- _Work required_
Find the lines below in which the string "bottom" occurs. Copy each one.

- _Data to use_
┄┄┄┄┄┄┄┄┄┄

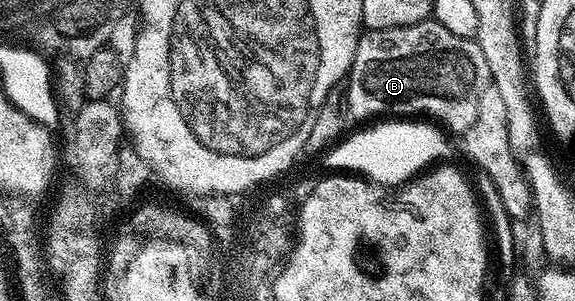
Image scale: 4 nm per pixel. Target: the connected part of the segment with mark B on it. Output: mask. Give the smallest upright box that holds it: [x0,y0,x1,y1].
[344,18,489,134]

┄┄┄┄┄┄┄┄┄┄

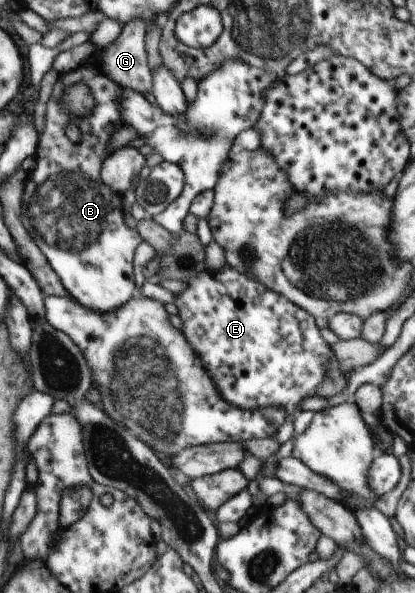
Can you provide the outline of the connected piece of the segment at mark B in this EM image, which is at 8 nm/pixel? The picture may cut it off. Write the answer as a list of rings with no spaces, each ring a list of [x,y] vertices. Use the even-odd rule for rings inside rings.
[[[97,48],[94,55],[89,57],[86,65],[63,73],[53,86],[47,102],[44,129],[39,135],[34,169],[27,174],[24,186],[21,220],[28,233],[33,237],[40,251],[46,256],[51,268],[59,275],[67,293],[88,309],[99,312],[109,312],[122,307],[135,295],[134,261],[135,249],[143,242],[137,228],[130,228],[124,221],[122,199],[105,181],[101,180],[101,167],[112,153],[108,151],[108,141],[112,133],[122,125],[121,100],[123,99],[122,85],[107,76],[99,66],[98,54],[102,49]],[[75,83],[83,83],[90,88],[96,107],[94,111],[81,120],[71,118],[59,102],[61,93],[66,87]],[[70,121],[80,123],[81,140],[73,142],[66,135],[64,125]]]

┄┄┄┄┄┄┄┄┄┄

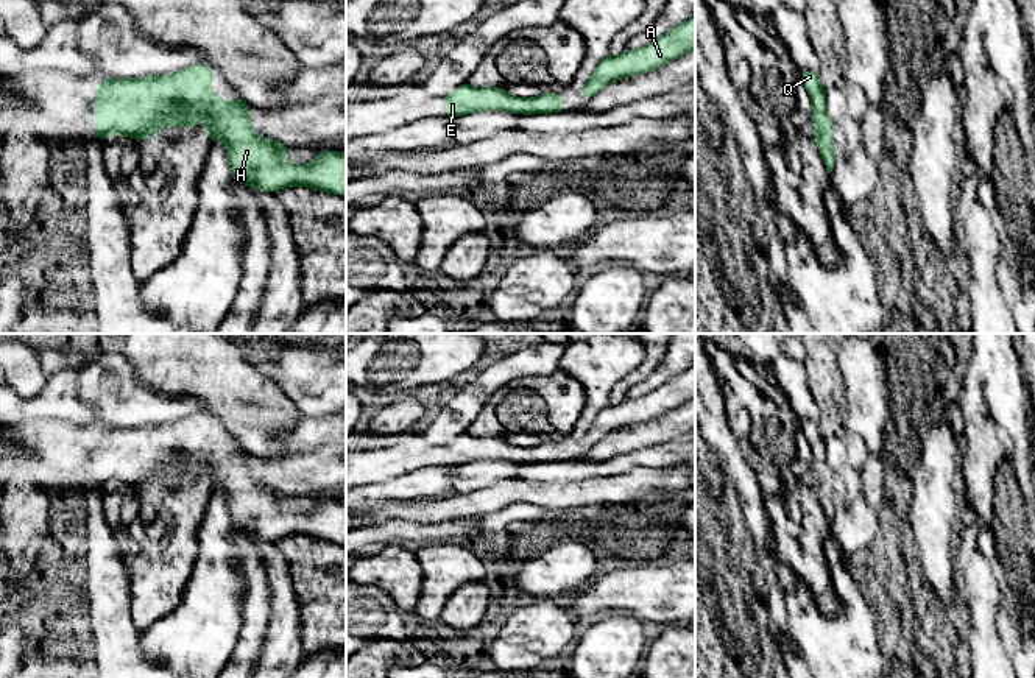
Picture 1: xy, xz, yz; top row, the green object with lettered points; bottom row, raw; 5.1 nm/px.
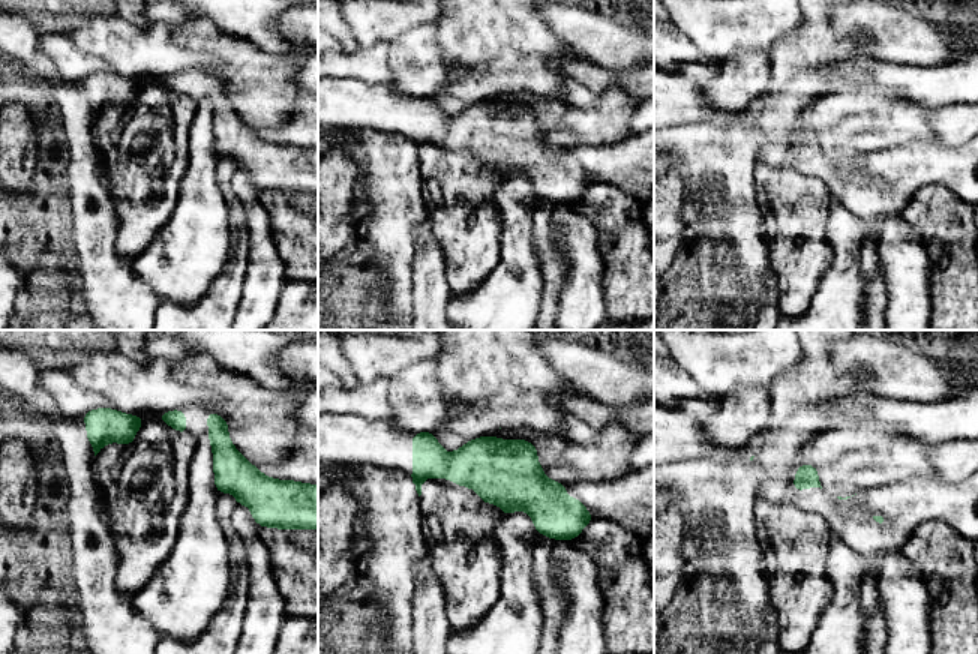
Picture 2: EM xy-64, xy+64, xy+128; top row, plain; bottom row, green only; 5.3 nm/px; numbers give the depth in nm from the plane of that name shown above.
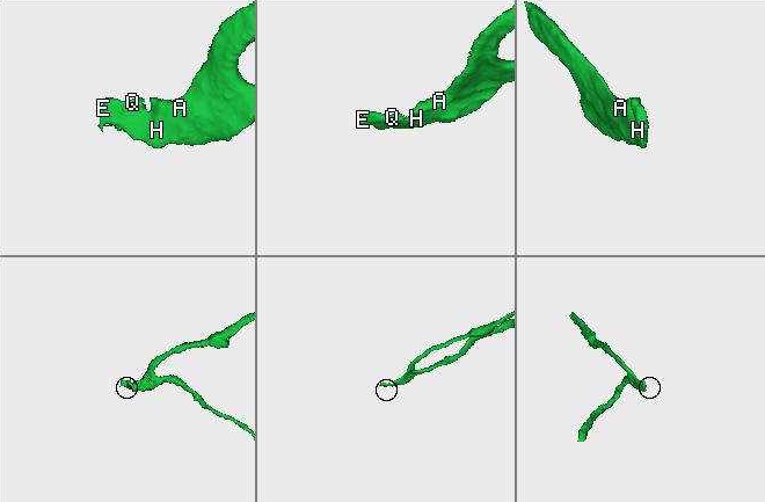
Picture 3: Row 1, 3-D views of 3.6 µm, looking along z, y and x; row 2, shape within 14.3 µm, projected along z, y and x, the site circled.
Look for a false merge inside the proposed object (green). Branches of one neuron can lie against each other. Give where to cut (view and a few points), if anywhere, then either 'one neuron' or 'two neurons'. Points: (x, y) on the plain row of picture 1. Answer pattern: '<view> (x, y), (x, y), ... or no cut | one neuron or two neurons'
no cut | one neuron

┄┄┄┄┄┄┄┄┄┄

- _Result for this task_
Picture 1: xy, xz, yz; top row, the green object with lettered points; bottom row, raw; 5.1 nm/px.
Picture 2: EM xy-64, xy+64, xy+128; top row, plain; bottom row, green only; 5.3 nm/px; numbers give the depth in nm from the plane of that name shown above.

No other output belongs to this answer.